Threading Pipelines in Clojure

Posted on December 24, 2016 (Last modified on December 27, 2022 )

4 minutes • 659 words

Today we’re going to talk about the thread macro (->) and how to manipulate functions to fit them into your “thread pipeline”. First, let’s figure out what exactly the thread macro is.

The Thread Macro

If you’ve used -> before, you’ve done some threading. Other languages refer to this as “piping”, although this can be often confused with piping from the command-line. Check out this code (that doesn’t use the threading macro).

(first
  (get-accounts
    (get-user 8675309)))

Now this isn’t complicated, per se, but it could be a bit easier to figure out what exactly is going on. If you’re unaware — this is getting the first account for the user whom has an id of 8675309 (Jenny). Let’s rewrite this with the threading macro!

(-> 8675309
    get-user
    get-accounts
    first)

Indeed, the threading macro really illustrates the order of our operations in a linear fashion. We “thread” the number 8675309 into get-user, then that result into get-accounts, and then that result into first. Neat! To compare, I commonly read this as “I’m threading 8675309 into get-user, then that into get-accounts, then that into first.”

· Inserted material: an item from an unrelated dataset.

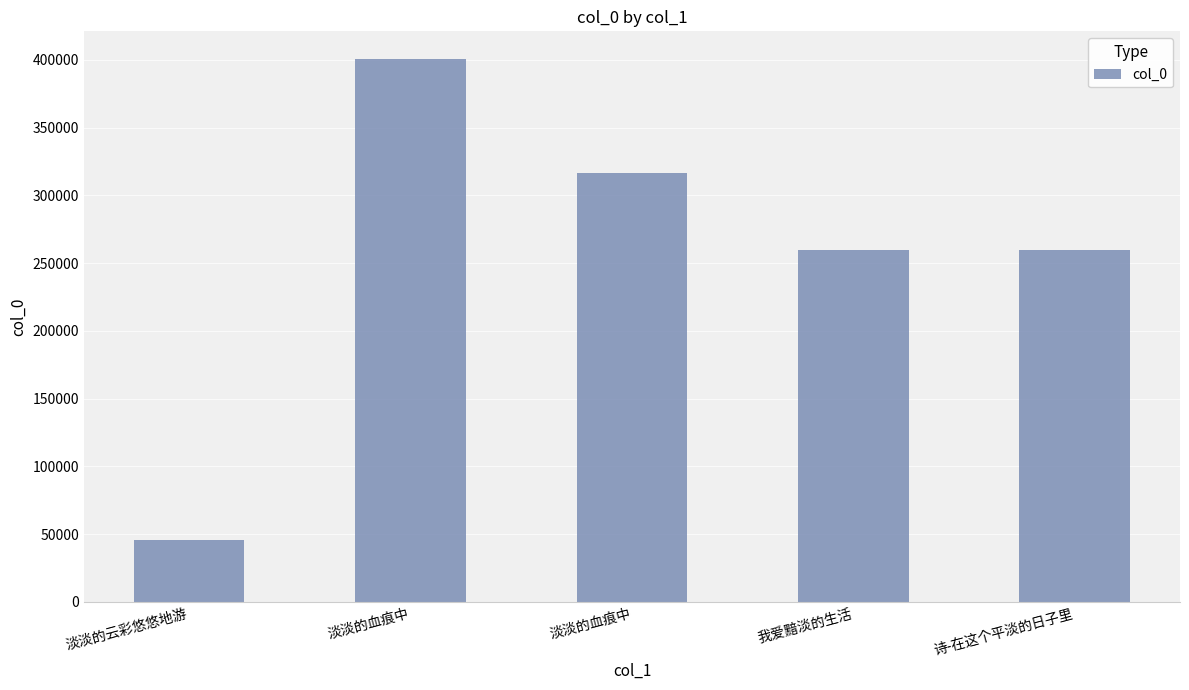

Reading left to right, list all the values displayed in this chart.

淡淡的云彩悠悠地游=45464	淡淡的血痕中=401000	淡淡的血痕中=316744	我爱黯淡的生活=259440	诗-在这个平淡的日子里=259865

But Brad, why use this over the non-threaded version above? Threading takes more lines of code and is out of the standard AST-style structure that Clojure generally is written in. You’re totally right! The threading macro is great for defining a series of operations, or pipeline, over data. It also makes it very easy to modify the existing pipelines by simply adding your new function in the appropriate location.

Let’s look deeper at the threading macro. Running (doc ->) (as of Clojure 1.8) gives us the following:

-------------------------
clojure.core/->
([x & forms])
Macro
  Threads the expr through the forms. Inserts x as the second item in the first form, making a list of it if it is not a list already. If there are more forms, inserts the first form as the second item in second form, etc.

Simple enough. We’re able to take an expression and run it through a form. Then, the result of that will be ran through the next form (and so on and so forth) until we run out of forms. Here’s a simple example.

We want to take a number, square it, add 5, and then square that. We can write that using anonymous functions like so.

(defn square-five-square [n]
  (-> n ; let n = 2
      (#(* %1 %1)) ; 2 * 2 = 4
      (#(+ 5 %1)) ; 4 + 5 = 9
      (#(* %1 %1)))) ; 9 * 9 = 81

Notice how the last result is used as the supplied expression the the following form?

Now, you’re probably thinking “Brad, I feel like I’ve seen something similar accomplished in another way before.” You’re right, and as a little bonus, let’s briefly talk about comp.

comp is a function that “composes” functions together. Using our above example, we could rewrite this using comp instead of the -> (thread) macro. That last sentence also highlights a very key difference. comp is a function and is executed at run-time. -> is a macro and is executed at compile-time.

Enough chatter! Let’s write that function using comp instead!

(defn square-five-square [n]
  ((comp
    #(* %1 %1)
    #(+ 5 %1)
    #(* %1 %1))
   n))

What this does is quite simple, really. We’re composing three anonymous functions into one single function. Then, we’re executing that function with n passed into it as the only parameter.

Let’s see what happens if we execute this function with 2. It should give us 81, just like our previous example with the threading macro.

nlp.core=> (square-five-square 2)
81

Hey! It works! Hopefully you now see that you have two new options to define transformation pipelines in Clojure! For what it’s worth, there’s other ways to define these transformations as well, but these are the most common ways that I would do it. Which do you prefer – the -> or the comp approach? Let me know below!